According to data obtained by the Right of Information, a staggering total of Rs 16,517 crore worth of electoral bonds were sold between March 2018 and January 2024. This revelation sheds light on the extent of political funding through this opaque mechanism.

The data exposes the significant disparities in funding among political parties. The ruling Bharatiya Janata Party (BJP) emerged as the biggest beneficiary, having received Rs 6570 crore, which accounts for 54% of the total electoral bonds sold. Following closely behind, the Congress party received Rs 1123 crore, while Mamata Banerjee’s Trinamool Congress secured Rs 1092 crore.

Among regional parties, the Telangana Rashtra Samithi (TRS) received Rs 912 crore, with an astounding 50% of donations coming in the financial year 2022-2023, preceding the Telangana Assembly elections.
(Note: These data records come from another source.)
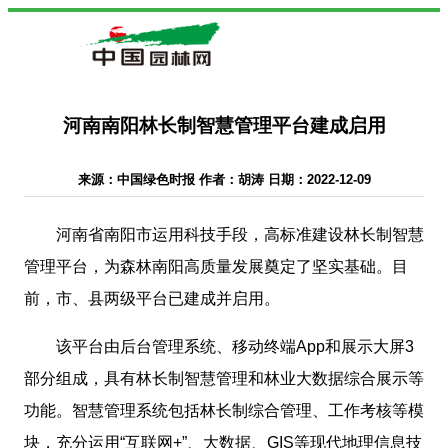
河南南阳林长制智慧管理平台建成启用
来源：中国绿色时报 作者：胡涛 日期：2022-12-09
河南省南阳市运用科技手段，高标准建设林长制智慧
管理平台，为森林南阳高质量发展奠定了坚实基础。目
前，市、县两级平台已建成并启用。
该平台由后台管理系统、移动终端App和展示大屏3
部分组成，具有林长制智慧管理和林业大数据综合展示等
功能。智慧管理系统包括林长制综合管理、工作考核等模
块，充分运用“互联网+”、大数据、GIS等现代地理信息技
However, despite this significant funding, TRS faced defeat in the December 2023 elections.

Other notable beneficiaries include Naveen Patnaik’s Biju Janata Dal (BJD) with Rs 774 crore, the Dravida Munnetra Kazhagam (DMK) with Rs 616 crore, and the Yuvajana Sramika Rythu Congress Party (YSRCP) with Rs 381 crore.
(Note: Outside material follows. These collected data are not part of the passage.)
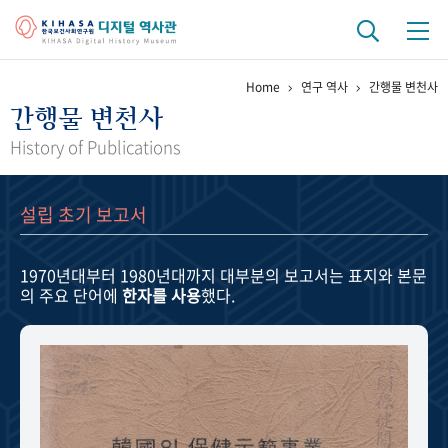
Home
연구 역사
간행물 변천사
기관 역사
간행물 변천사
걸어온 길
기관 변천사
역대 기관장
연구원 사람들
History of Publications
연구 역사
설립 초기 보고서
정책과 연구
키워드로 보는 연구 역사
연구자들
간행물 변천사
1970년대부터 1980년대까지
대부분의 보고서는 표지와 본문
의 주요 단어에
한자를 사용
했다.
기록물 아카이브
사진 아카이브
문서 기록물
행정박물
영상 기록물
+1
50
주년 기념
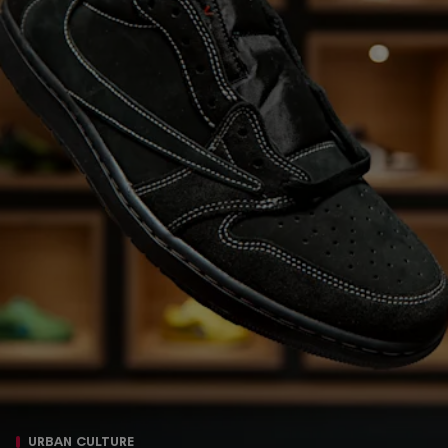
URBAN CULTURE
In a noteworthy stance, the Communist Party of India (Marxist) stood out as the only mainstream political party to conscientiously refuse electoral bonds, emphasizing its commitment to transparency in political funding.

The Association for Democratic Reforms (ADR), one of the petitioners challenging the scheme, compiled the party-wise figures, further highlighting the contentious nature of electoral funding in India.

In addition to striking down the scheme, the Supreme Court has ordered the State Bank of India (SBI), the issuer of electoral bonds, to publish donation details by March 13. Furthermore, the court has mandated the return of all electoral bonds that have not been encashed, signalling a significant step towards accountability and transparency in political financing.